Dans la plupart des cas, l’histoire du livre chinois, comme il a été constaté à plusieurs reprises, s’est limitée d’abord à un ensemble d’enquêtes portant sur les techniques de production du livre imprimé, et qui montrent une culture du livre tout à fait singulière par rapport au monde occidental. Tous ces travaux se sont développés dans le sillage de celui de Francis Carter, plus que des premiers historiens du livre que furent Ye Dehui ou Shimada Kan au début du XXe siècle2 . C’est-à-dire qu’ils se sont placés d’emblée dans une perspective transculturelle, dans la mesure surtout où l’on a privilégié la diffusion du papier et de l’imprimerie à la chinoise vers l’extérieur, bien sûr les pays conquis par l’écriture chinoise, Corée, Japon, Vietnam, mais aussi les cultures ayant subi une influence forte ou moins forte, tibétaine, tangoute, ouïgoure, et même les cultures totalement étrangères de l’Asie centrale et de l’Europe. Par contre les travaux qui ont porté sur l’histoire intellectuelle ou culturelle du livre, et qui s’inscrivaient plutôt dans la tradition des recherches pionnières de Ye Dehui, se sont concentrés sur la production proprement chinoise. Deux voies sont apparues plus récemment : d’une part, l’étude des aspects sociaux et économiques du livre imprimé a attiré l’attention de savants anglo-saxons, inspirés par les modèles de l’histoire occidentale qu’ont été Henri- Jean Martin, Roger Chartier, Elisabeth Eisenstein ou Robert Darnton.
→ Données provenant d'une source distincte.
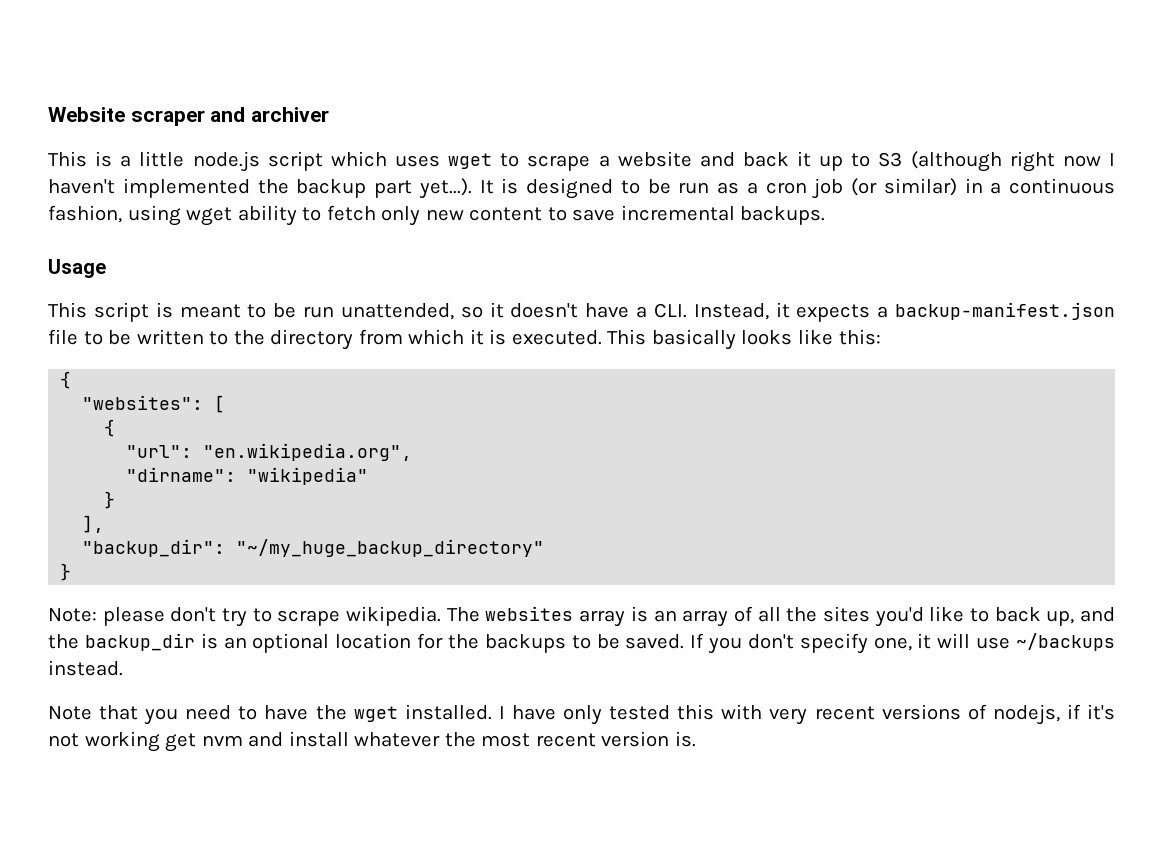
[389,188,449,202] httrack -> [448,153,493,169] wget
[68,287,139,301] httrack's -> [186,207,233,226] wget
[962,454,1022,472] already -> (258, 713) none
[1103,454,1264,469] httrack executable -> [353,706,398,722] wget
Tels sont les travaux de Lucille Chia, Kai-wing Chow, Robert E. Hegel, Anne E. McLaren ou Joseph McDermott3 . D’autre part les études régionales du livre et la partition en tranches chronologiques ont cherché à mieux cerner une production multiforme. Ce sont là surtout les travaux d’auteurs chinois qui ont marqué ces dernières années en s’attaquant tantôt à la production imprimée de plusieurs régions du bas Yangzi, Jianyang dans la province du Fujian, Huizhou dans la province de l’Anhui ou Yangzhou dans la province du Jiangsu4 , tantôt aux livres publiés pendant une dynastie, par exemple sous les Song (960-1278), les Yuan (1271-1368) et les Ming (1368-1644) 5 .
Les recherches qui ont croisé une approche régionale et sociale sont plus rares et plutôt le fait de travaux occidentaux, tels l’étude de Lucille Chia déjà mentionnée à propos de la région de Jianyang, et plus récemment celles de Cynthia Brokaw sur le canton de Sibao au Fujian et Michela Bussotti sur Huizhou6 , mais ce ne sont pas les seules7 . À l’intérieur de ce champ d’investigation qu’est l’histoire culturelle du livre, la question de la traversée des cultures ne s’est guère exercée que dans la sphère des classes sociales, en posant le problème de la diffusion des livres dans la population et de ce que l’on dénomme en anglais literacy8 .
On pourrait concevoir une autre manière de présenter l’histoire du livre chinois en l’inscrivant dans une perspective transculturelle à un niveau plus large à partir des deux aspects envisagés plus haut, techniques d’une part, intellectuels d’autre part.
ASPECTS TECHNIQUES
Pour ce qui est du premier point, on a conservé l’habitude en Chine de présenter l’invention du papier et de l’imprimerie comme deux contributions majeures de la Chine au progrès technique de l’humanité, au même titre que la boussole et la poudre à canon. Ces apports valent surtout pour avoir connu une diffusion vers l’Occident qui aurait adopté des procédés techniques ayant amené des changements majeurs dans le développement du monde occidental comme extrême-oriental.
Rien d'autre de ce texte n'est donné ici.